Passa da Varsavia e si ferma a Vienna dove per il nuovo imperatore Leopoldo II compone e mette in scena quello che diventerà il suo capolavoro: “Il matrimonio segreto”.

Che provoca un tale entusiasmo che l’Imperatore stesso, la sera della prima, pretende che sia bissato per intero, e versa sull’unghia al fortunato compositore ben 1.350 fiorini.

Quando “Il Matrimonio segreto” arriva a Napoli insieme al suo autore, nel 1791, viene replicato più di cento volte senza interruzione. Sono numeri da rockstar del ‘700.

Purtroppo, da persona poco pratica a barcamenarsi nei subbugli politici, incappa nell’arrivo dei napoleonici a Napoli e nell’istituzione della Repubblica Partenopea alla quale dà un maldestro appoggio componendo un inno antimonarchico, di cui dovrà ben presto pentirsi, eseguito ai piedi dell’Albero della Libertà dagli studenti dei conservatori napoletani.

Poi inciampa nella restaurazione, durante la quale pare che gli devastino la casa buttandogli il clavicembalo dalla finestra e in più si avventura a comporre un altro inno, questa volta in favore della monarchia, intitolato “Bella Italia”. Ma fa ancora di peggio: scrive la “Cantata per Ferdinando – espressamente composta dal sig.

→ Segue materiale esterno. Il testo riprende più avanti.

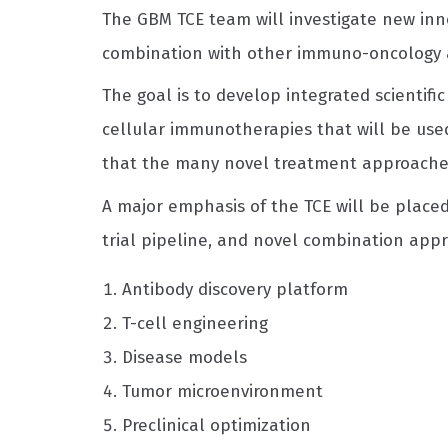
The GBM TCE team will investigate new inno
combination with other immuno-oncology 
The goal is to develop integrated scientifi
cellular immunotherapies that will be used
that the many novel treatment approaches a
A major emphasis of the TCE will be place
trial pipeline, and novel combination appro
Antibody discovery platform
T-cell engineering
Disease models
Tumor microenvironment
Preclinical optimization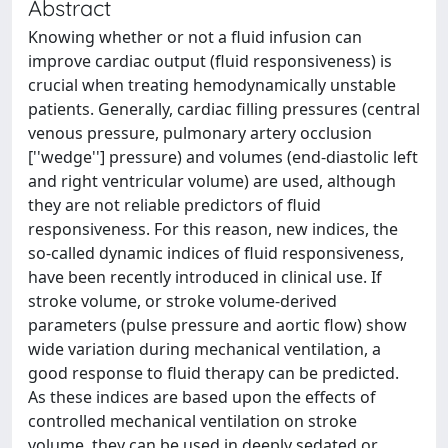
Abstract
Knowing whether or not a fluid infusion can
improve cardiac output (fluid responsiveness) is
crucial when treating hemodynamically unstable
patients. Generally, cardiac filling pressures (central
venous pressure, pulmonary artery occlusion
[''wedge''] pressure) and volumes (end-diastolic left
and right ventricular volume) are used, although
they are not reliable predictors of fluid
responsiveness. For this reason, new indices, the
so-called dynamic indices of fluid responsiveness,
have been recently introduced in clinical use. If
stroke volume, or stroke volume-derived
parameters (pulse pressure and aortic flow) show
wide variation during mechanical ventilation, a
good response to fluid therapy can be predicted.
As these indices are based upon the effects of
controlled mechanical ventilation on stroke
volume, they can be used in deeply sedated or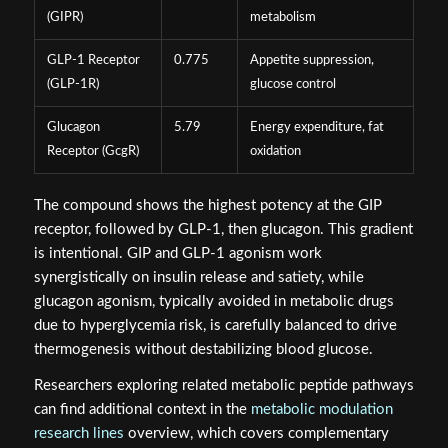
(GIPR)
metabolism
GLP-1 Receptor
0.775
Appetite suppression,
(GLP-1R)
glucose control
Glucagon
5.79
Energy expenditure, fat
Receptor (GcgR)
oxidation
The compound shows the highest potency at the GIP
receptor, followed by GLP-1, then glucagon. This gradient
is intentional. GIP and GLP-1 agonism work
synergistically on insulin release and satiety, while
glucagon agonism, typically avoided in metabolic drugs
due to hyperglycemia risk, is carefully balanced to drive
thermogenesis without destabilizing blood glucose.
Researchers exploring related metabolic peptide pathways
can find additional context in the
metabolic modulation
research lines
overview, which covers complementary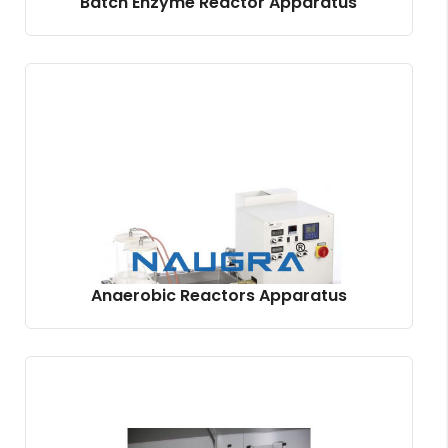
Batch Enzyme Reactor Apparatus
Anaerobic Reactors Apparatus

D. Cimarosa in occasione del bramato ritorno di Ferdinando nostro amabilissimo sovrano”.

E qui commette un errore di etichetta che rovinerà i suoi ultimi giorni: questa musica la dedica al re senza prima avergliene chiesto il permesso, in più fregiandosi abusivamente del titolo di “Maestro di Cappella all’attuale servizio di Sua Maestà”.

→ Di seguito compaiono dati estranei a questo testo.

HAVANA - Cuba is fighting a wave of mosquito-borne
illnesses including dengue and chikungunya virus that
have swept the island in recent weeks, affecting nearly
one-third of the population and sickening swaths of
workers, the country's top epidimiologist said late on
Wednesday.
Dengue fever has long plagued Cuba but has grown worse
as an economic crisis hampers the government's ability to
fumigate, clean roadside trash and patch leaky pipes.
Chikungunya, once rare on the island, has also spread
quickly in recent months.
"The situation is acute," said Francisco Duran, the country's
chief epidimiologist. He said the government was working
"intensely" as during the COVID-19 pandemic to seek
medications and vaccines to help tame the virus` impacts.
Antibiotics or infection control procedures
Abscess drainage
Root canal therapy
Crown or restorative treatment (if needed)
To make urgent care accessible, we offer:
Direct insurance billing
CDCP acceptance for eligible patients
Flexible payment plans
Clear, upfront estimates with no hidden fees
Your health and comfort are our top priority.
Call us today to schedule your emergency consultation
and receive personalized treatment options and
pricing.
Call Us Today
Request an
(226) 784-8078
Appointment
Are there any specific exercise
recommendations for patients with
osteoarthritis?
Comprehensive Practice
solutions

Sua Maestà si offende a morte dichiarando che: “davvero non sa comprendere come quel tal Cimarosa, dopo aver servito la Repubblica e battuto la musica sotto quell’infame albero della libertà, abbia osato scrivere un simile componimento, ove con sorpresa ha la Maestà Sua veduto posta in scena la sua Real Persona senza averne dato il permesso”.

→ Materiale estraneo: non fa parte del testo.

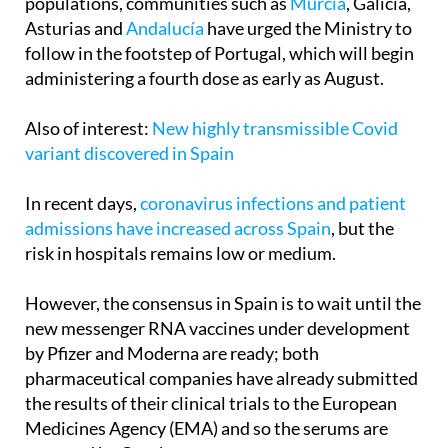
Alarmed by the rise in cases in vulnerable
populations, communities such as
Murcia
, Galicia,
Asturias and
Andalucía
have urged the Ministry to
follow in the footstep of Portugal, which will begin
administering a fourth dose as early as August.
Also of interest:
New highly transmissible Covid
variant discovered in Spain
In recent days,
coronavirus infections and patient
admissions have increased across Spain
, but the
risk in hospitals remains low or medium.
However, the consensus in Spain is to wait until the
new messenger RNA vaccines under development
by Pfizer and Moderna are ready; both
pharmaceutical companies have already submitted
the results of their clinical trials to the European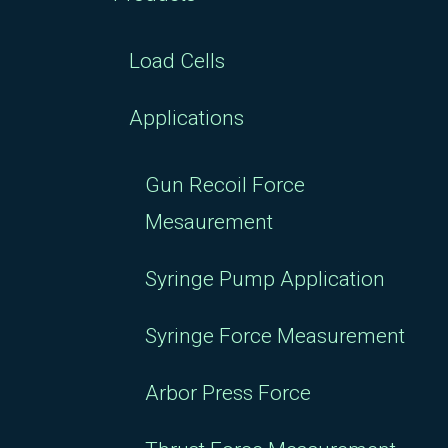
Load Cells
Applications
Gun Recoil Force
Mesaurement
Syringe Pump Application
Syringe Force Measurement
Arbor Press Force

Insomma, alla fine il poveretto finisce in galera per quattro mesi e appena liberato viene vivamente consigliato di cambiare area; così se ne scappa a Venezia, dove ha ancora degli amici e soprattutto ha in piedi una commissione da parte della Fenice per l’opera, “La Artemisia”, che però non farà in tempo a vedere messa in scena.

Infatti, poco dopo l’arrivo a Venezia muore in modo inaspettato e questo, insieme ad alcuni sintomi sospetti, fa partire voci su un suo presunto avvelenamento ordinato da lontano dalla sua arcinemica, la regina Maria Carolina di Napoli.

Opportunamente, a tamponare le voci arriva negli stessi giorni un certificato ufficiale redatto dal medico di Pio VII, Giovanni Piccioli, che lo dichiara “…passato agli eterni riposi in conseguenza di un tumore che avea nel basso ventre, il quale dallo stato scirroso è passato allo stato canceroso.”

Esequie solenni, sfarzo di torce, musica e immenso concorso di popolo. E buona notte ai suonatori.